#### [EXERCISE INSTRUCTIONS]
Copy the listing below, starting at the line containing "How many times" and continuing through the end of the listing, and leave the pictures out of your copy.

---- DATA SUPPLIED

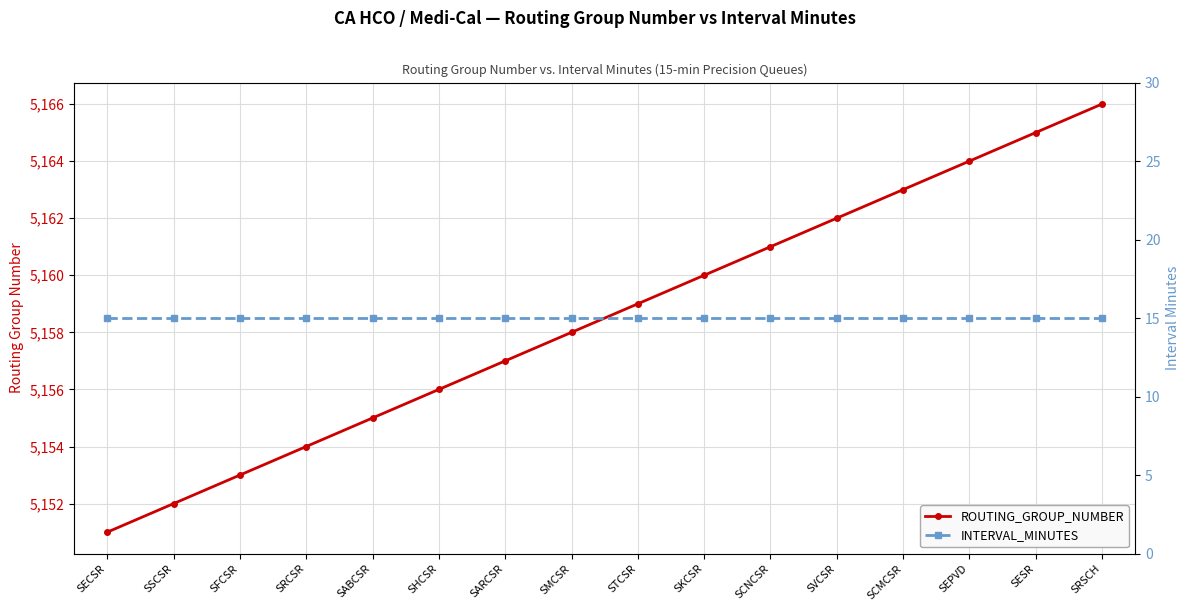

What is the average value of the ROUTING_GROUP_NUMBER series?

5158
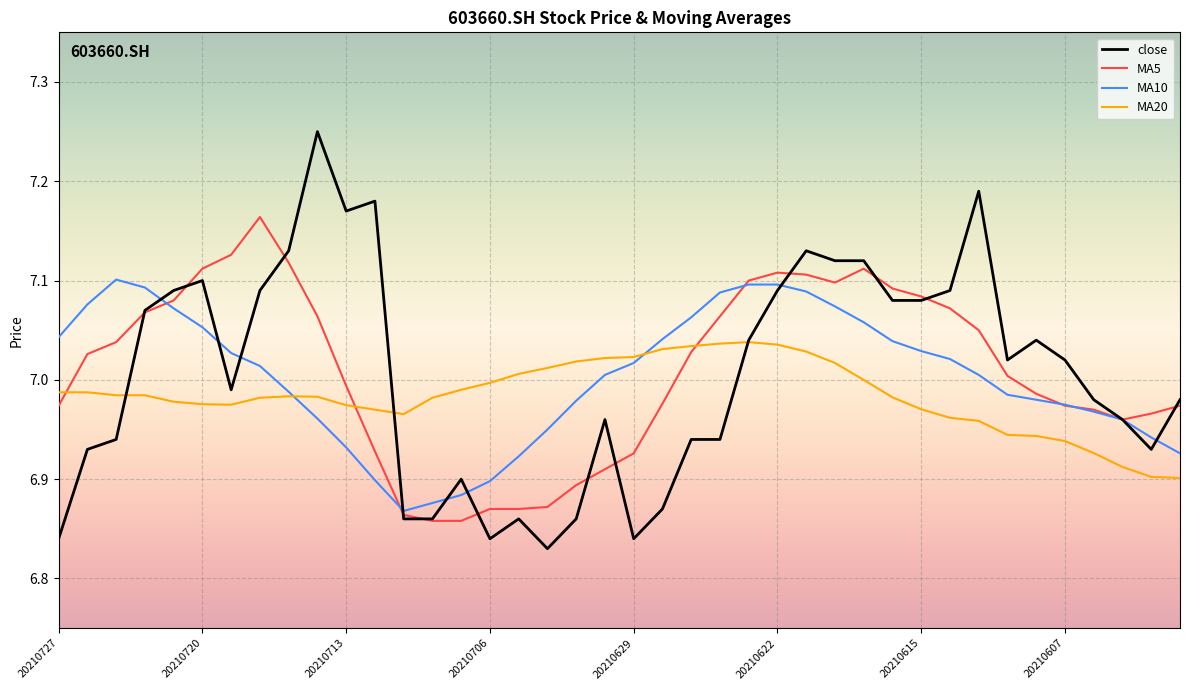

How many times do MA5 and MA20 cross each other?

3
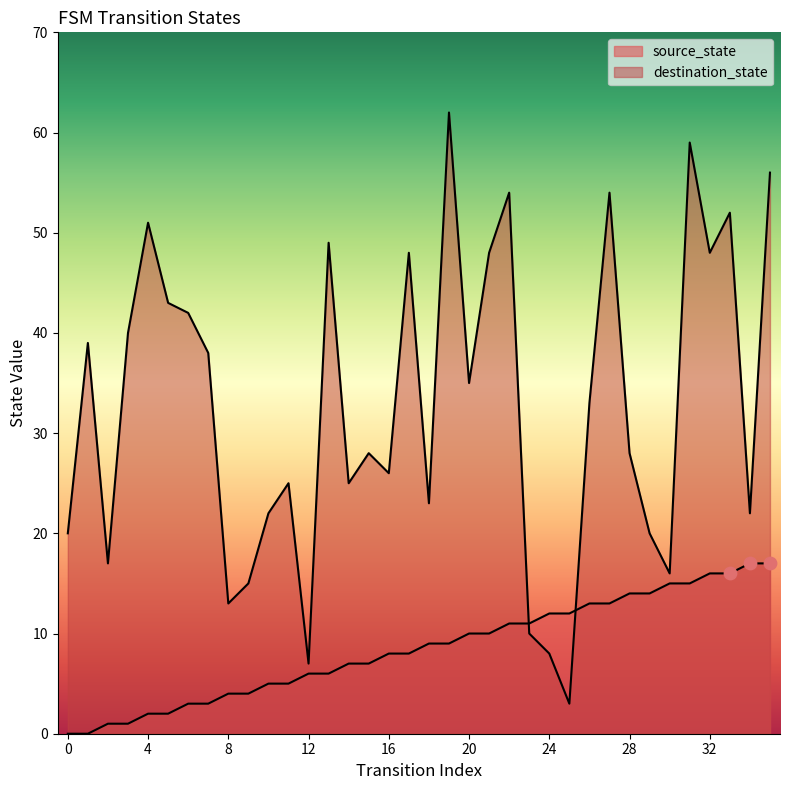

Which series reaches the minimum Y coordinate?

source_state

--------

#### [TASK SOLUTION]
How many times do MA5 and MA20 cross each other?

3

Which series reaches the minimum Y coordinate?

source_state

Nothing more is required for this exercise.